His research shows that when Russians are prompted with questions reinforcing these ideas, they’re more likely to support continued war.
The current phase of the conflict, he argues, is not uniquely propagandistic but part of a consistent pattern. From Chechnya to Syria, the Russian government has used war propaganda to manufacture public support. “The sense of being besieged by enemies and the dehumanization of the enemy” are longstanding tactics, he says.
Even now, surveys show that appeals to Russian superiority increase support for aggression.
Despite this, Pomerantsev believes Putin is not invincible. “He’s constantly calibrating,” he says.
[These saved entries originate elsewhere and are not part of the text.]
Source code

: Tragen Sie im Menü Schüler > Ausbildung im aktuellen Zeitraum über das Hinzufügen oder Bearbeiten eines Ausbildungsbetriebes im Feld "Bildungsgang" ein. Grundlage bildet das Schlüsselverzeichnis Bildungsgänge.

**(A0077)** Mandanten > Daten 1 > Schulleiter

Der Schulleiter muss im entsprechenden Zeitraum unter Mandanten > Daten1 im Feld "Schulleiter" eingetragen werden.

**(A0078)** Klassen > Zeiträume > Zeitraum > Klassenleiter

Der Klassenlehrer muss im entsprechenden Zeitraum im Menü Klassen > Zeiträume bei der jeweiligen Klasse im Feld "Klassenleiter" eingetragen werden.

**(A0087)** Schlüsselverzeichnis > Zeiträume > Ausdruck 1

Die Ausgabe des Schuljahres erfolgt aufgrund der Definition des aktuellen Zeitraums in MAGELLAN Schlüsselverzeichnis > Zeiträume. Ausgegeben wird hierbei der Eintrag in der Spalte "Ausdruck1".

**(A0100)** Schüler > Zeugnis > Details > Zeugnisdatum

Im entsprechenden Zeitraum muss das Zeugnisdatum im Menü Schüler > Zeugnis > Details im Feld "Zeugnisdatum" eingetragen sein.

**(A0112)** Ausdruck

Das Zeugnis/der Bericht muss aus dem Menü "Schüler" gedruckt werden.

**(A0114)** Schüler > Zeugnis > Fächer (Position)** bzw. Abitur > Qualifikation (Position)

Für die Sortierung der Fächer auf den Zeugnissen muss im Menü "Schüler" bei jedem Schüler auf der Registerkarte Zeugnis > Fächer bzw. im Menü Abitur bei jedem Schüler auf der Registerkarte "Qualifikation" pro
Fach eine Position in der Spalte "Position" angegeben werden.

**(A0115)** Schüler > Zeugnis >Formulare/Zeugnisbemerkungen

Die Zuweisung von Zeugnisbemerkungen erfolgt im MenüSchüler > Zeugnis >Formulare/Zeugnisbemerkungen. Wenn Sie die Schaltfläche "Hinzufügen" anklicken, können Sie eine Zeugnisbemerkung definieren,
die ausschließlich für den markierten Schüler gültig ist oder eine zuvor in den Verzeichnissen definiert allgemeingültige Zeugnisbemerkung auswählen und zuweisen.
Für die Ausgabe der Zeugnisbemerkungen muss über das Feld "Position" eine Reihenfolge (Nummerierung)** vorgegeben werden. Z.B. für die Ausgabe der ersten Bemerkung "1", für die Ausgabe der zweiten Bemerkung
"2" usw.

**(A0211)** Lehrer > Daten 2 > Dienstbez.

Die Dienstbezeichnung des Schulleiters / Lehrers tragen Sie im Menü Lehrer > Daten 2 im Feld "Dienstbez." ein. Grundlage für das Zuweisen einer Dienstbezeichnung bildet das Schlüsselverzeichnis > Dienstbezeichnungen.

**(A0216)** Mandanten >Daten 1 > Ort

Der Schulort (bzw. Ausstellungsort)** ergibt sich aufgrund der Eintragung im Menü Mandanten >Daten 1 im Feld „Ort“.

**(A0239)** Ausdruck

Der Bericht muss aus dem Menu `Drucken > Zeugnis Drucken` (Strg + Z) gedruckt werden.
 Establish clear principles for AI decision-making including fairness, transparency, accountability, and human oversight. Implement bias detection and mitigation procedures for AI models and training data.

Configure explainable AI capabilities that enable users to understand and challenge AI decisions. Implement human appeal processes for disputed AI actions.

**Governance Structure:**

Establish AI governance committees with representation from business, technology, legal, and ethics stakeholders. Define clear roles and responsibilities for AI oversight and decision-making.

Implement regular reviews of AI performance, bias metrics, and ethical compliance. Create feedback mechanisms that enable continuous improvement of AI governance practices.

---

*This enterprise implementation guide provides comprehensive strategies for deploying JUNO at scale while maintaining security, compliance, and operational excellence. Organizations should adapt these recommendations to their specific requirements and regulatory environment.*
When faced with real pressure—sea drone attacks in the Black Sea, mass emigration during mobilization, or economic instability—Putin retreats.
The key to restraining him, according to Pomerantsev, is to apply pressure strategically and in quick succession: “You’ve got to sanction the central bank, announce more support for Ukraine, do NATO exercises in Finland, unmask spy networks, demoralize the Russian army.”
But this kind of coordinated pressure requires political will, something Pomerantsev says Biden lacked. “Biden never tried it. Biden’s approach was very incremental.” Trump, he suggests, might have the “guts” to escalate—but whether he will embrace the necessary strategy is unclear.
Oil, too, remains a central lever. “There’s no magic bullet,” Pomerantsev says, “but oil is a bullet without which nothing else works.” Europe’s recent crackdowns on Russia’s shadow fleet—tanker ships used to smuggle oil—are finally having an impact, limiting Russia’s ability to finance its war.
As for negotiations, Pomerantsev warns against mistaking Russian engagement for goodwill. “They’re the masters of negotiating while bombing,” he says, citing Syria as a precedent.
Putin’s ideal, he suggests, is to normalize relations with the U.S. on the economic front while continuing the war on his own terms. “We must not let him compartmentalize Ukraine.”
In Pomerantsev’s view, Russia’s war is not just territorial—it is existential. For Ukraine and for democracy itself, he believes, the outcome depends not only on weapons, but on stories, truths, and the will to act.